Monday, January 25, 2010

The Ghetto Called. They Want Their Booty Back.

But I'm not giving it back to them!

It's no secret that I have what my little sister loving refers to as a "Beyonce Booty".

Usually I think I'm the only one who notices, but then certain things happen, like this:

A couple of weeks ago, my darling kindergarten children came into class. Now, our class consists of routine. They come in, sit in a circle, and then proceed to turn into little unmanageable balls of energy that run rampant around the room until class is done. This routine is very important.

On this particular day, they decided to skip the whole "sitting in a circle" part of the routine. I, being the incredible disciplinarian that I am, decided to nip this behavior in the bud. I said, "Children, what shape are we supposed to sit in when we come to class?" Then I drew different shapes on the board. A square? (The smart kindergarten kids said, "No!") A triangle? (No!) A diamond? (No!) A circle?

"Yes!" They cried in unison, with the exception of one little girl who said, "No. It's not finished yet."

"What's wrong with it?" I asked.

This darling girl came up to the board, erased a part of the circle, and said, "There. Now there's a place for you to sit."

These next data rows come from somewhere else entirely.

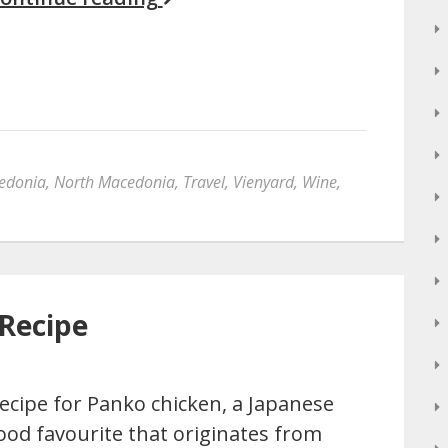
edonia
,
North Macedonia
,
Travel
,
Vienyard
,
Wine
,
Recipe
ecipe for Panko chicken, a Japanese
ood favourite that originates from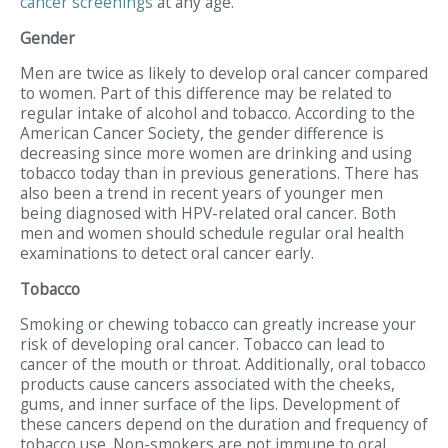
cancer screenings
at any age.
Gender
Men are twice as likely to develop oral cancer compared
to women. Part of this difference may be related to
regular intake of alcohol and tobacco. According to the
American Cancer Society, the gender difference is
decreasing since more women are drinking and using
tobacco today than in previous generations. There has
also been a trend in recent years of younger men
being diagnosed with HPV-related oral cancer. Both
men and women should schedule regular oral health
examinations to detect oral cancer early.
Tobacco
Smoking or chewing tobacco can greatly increase your
risk of developing oral cancer. Tobacco can lead to
cancer of the mouth or throat. Additionally, oral tobacco
products cause cancers associated with the cheeks,
gums, and inner surface of the lips. Development of
these cancers depend on the duration and frequency of
tobacco use. Non-smokers are not immune to oral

Just when my heart was about to melt over the child's sweet gesture, all of the other kids yelled, "It's not done yet! Make it bigger."

So the girl erased more.


More was erased.


All right, kids, that's enough. Little punks. Respect the Beyonce Booty, okay?


Kim said...

I've decided this year my birthday wish is for a bigger booty. I say embrace it sistah.

Mel said...

I think Kindergartners have a problem distinguishing between "big" and "tall." To them, everything that's bigger/taller than they are is just BIG. Face it, you're tall. So, to them, you're big. It's kind of like in South America where anyone over 5'6" and/or 150 pounds is called "Gordo."